« Eat shit, billions of flies can't be wrong : Méfiez-vous des enfants sages de Cécile Coulon | Page d'accueil | Cinéma et eschatologie chez George A. Romero, 2 : de 2005 à 2010, par Francis Moury »
02/04/2014
Le Groenland retrouvé d'Isaac de Lapeyrère
Photographie (détail) de Juan Asensio.
Isaac de Lapeyrère, un intellectuel sur les routes du monde de Jean-Paul Oddos.
À propos de Isaac de Lapeyrère, Le Groenland retrouvé (Relation du Groenland (Éditions Anacharsis, coll. Famagouste, 2014, texte établi, annoté et postfacé par Fabienne Queyroux).

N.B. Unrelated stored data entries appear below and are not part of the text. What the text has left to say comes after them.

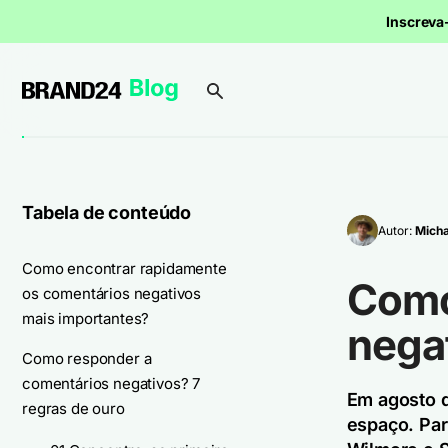
Inscrev
Tabela de conteúdo
Autor:
Micha
Como encontrar rapidamente
Como
os comentários negativos
mais importantes?
negat
Como responder a
comentários negativos? 7
Em agosto d
regras de ouro
espaço. Par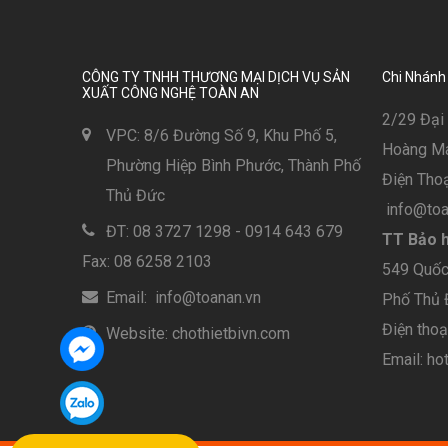
CÔNG TY TNHH THƯƠNG MẠI DỊCH VỤ SẢN
Chi Nhánh
XUẤT CÔNG NGHỆ TOÀN AN
2/29 Đại 
VPC: 8/6 Đường Số 9, Khu Phố 5,
Hoàng Mai
Phường Hiệp Bình Phước, Thành Phố
Điện Thoạ
Thủ Đức
info@toa
ĐT: 08 3727 1298 - 0914 643 679
TT Bảo h
Fax: 08 6258 2103
549 Quốc 
Email: info@toanan.vn
Phố Thủ
Điện tho
Website: chothietbivn.com
Email: ho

LRSP (livre reçu en service de presse).
Utilement postfacée, pour les Éditions Anacharsis, par Fabienne Queyroux, spécialiste d'auteurs tels que Gabriel Naudé, la Relation du Groenland (soit le véritable titre de l'ouvrage) d'Isaac de Lapeyrère est postérieure à sa Relation d'Islande écrite en 1644 mais publiée en 1663, et se présente comme une lettre écrite à Monsieur de La Mothe Le Vayer. C'est dans le cabinet de curiosités du savant danois et ami personnel de l'auteur Ole Worm que Lapeyrère trouva plusieurs traces d'un monde perdu, dont il publia une histoire synthétique en 1647, chez l'éditeur Augustin Courbé, évoquant l'explorateur Jens Munk ou le savant danois Ole Worm.
Isaac de Lapeyrère est un auteur assez fascinant sur lequel Jean-Paul Oddos a écrit un livre très fourni, naguère présenté dans la Zone.
La Relation du Groenland n'intéressera sans doute qu'une minuscule poignée de lecteurs, sans doute des spécialistes de l'auteur ou de son époque, à moins qu'il ne s'agisse de passionnés de récits d'exploration. Il est néanmoins frappant de constater que la façon dont procède l'auteur, décrivant plusieurs expéditions vers le Groenland, mais aussi plusieurs relations et témoignages, qui lui permettent de rejeter certaines hypothèses (par exemple celle de la provenance de prétendues cornes de licornes, ou celle encore émise par Grotius (1), qui railla sa théorie du préadamisme, cf. p. 110) ou d'en privilégier d'autres, est toute moderne, si cet adjectif tant galvaudé possède encore un sens autre que journalistique.
Sobrement exposée, l'histoire de la découverte, ou plutôt de la redécouverte du Groenland par l'Occident semble, parfois, annoncer le Poe des Aventures d'Arthur Godon Pym, lorsque Lapeyrère évoque par exemple les deux mots incompréhensibles (Oxa indecha) prononcés par trois «sauvages» (p. 89), qu'il parle d'une terre où les morts se portent bien, mais où «les vivants y deviennent malades» (p. 94), ou bien encore Arthur Machen lorsqu'il évoque des signes mystérieux comme le «Christianus quartus du roi de Danemark» (p. 100) ou cette «pierre élevée et assez large, sur laquelle était peinte une image qui représentait le Diable, avec ses griffes et ses cornes» (p. 102). Mais c'est peut-être finalement Thomas Carlyle et son histoire des premiers rois de Norvège qu'évoque irrésistiblement le texte de Lapeyrère, un auteur décidément borgésien en diable, qui lut Snorri Sturluson, également auteur d'une Histoire des rois de Norvège.
Note
(1) C'est dans ses Praeadamitae, disponible dans Élisabeth Quennehen, Le Problème de l'unité du genre humain au XVIIe siècle : contribution à l'histoire de l'idée polygéniste (thèse d'histoire, Paris I, 1993) que Lapeyrère réfute la thèse de Grotius, qui put lire son manuscrit, encore inabouti, de ces Préadamites, en faisant remarquer que les populations du Groenland ont vécu sur cette terre bien avant l'arrivée des premiers Norvégiens. Pour la question, pas vraiment nouvelle puisque Lucrèce, Maïmonide ou Guillaume de Conches l'ont évoquée tour à tour, des origines préadamites de l'homme, voir la postface de Fabienne Queyroux, pp. 152 et sq.